Download or read book Recent Technologies in Capture of CO2 written by Rosa-Hilda Chavez and published by Bentham Science Publishers. This book was released on 2014-09-30 with total page 306 pages. Available in PDF, EPUB and Kindle. Book excerpt: “Recent Technologies in the capture of CO2” provides a comprehensive summary on the latest technologies available to minimize the emission of CO2 from large point sources like fossil-fuel power plants or industrial facilities. This ebook also covers various techniques that could be developed to reduce the amount of CO2 released into the atmosphere.
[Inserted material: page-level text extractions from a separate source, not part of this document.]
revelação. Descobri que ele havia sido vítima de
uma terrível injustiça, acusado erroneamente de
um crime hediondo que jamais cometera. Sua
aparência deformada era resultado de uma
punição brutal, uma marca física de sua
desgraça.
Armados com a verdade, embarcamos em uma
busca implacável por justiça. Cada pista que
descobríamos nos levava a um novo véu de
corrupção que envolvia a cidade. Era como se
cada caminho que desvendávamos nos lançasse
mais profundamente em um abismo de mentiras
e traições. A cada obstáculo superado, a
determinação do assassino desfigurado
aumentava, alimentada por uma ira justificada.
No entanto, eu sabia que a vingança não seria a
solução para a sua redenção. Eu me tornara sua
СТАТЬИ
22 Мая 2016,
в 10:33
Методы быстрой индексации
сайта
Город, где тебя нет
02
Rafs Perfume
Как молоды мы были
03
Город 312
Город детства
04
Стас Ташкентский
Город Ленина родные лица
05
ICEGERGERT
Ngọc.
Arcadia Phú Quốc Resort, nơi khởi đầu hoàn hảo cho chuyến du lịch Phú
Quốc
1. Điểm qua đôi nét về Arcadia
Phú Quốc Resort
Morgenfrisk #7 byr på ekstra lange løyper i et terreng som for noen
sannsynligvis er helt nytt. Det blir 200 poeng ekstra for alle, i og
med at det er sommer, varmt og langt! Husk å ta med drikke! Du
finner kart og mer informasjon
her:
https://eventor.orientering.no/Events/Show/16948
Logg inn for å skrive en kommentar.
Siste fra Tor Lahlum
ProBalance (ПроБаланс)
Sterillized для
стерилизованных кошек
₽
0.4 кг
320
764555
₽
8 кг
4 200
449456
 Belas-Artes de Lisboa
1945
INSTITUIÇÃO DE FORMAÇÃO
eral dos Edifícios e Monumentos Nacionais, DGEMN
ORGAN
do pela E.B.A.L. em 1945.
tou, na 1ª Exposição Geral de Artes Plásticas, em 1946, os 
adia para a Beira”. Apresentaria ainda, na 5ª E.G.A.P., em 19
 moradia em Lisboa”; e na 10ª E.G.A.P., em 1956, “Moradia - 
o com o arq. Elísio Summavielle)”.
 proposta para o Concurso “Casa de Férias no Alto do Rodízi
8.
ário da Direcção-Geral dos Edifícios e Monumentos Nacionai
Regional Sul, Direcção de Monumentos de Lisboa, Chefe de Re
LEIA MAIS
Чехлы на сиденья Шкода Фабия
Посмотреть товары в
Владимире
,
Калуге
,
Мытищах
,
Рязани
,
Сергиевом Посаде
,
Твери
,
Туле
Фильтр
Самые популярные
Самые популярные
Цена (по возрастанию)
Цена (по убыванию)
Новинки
The contents of this book include chapters on oxy-fuel combustion in fluidized beds, gas separation membrane used in post-combustion capture, minimizing energy consumption in CO2 capture processes through process integration, characterization and application of structured packing for CO2 capture, calcium looping technology for CO2 capture and many more. Recent Technologies in capture of CO2 is a valuable resource for graduate students, process engineers and administrative staff looking for real-case analysis of pilot plants. This eBook brings together the research results and professional experiences of the most renowned work groups in the CO2 capture field.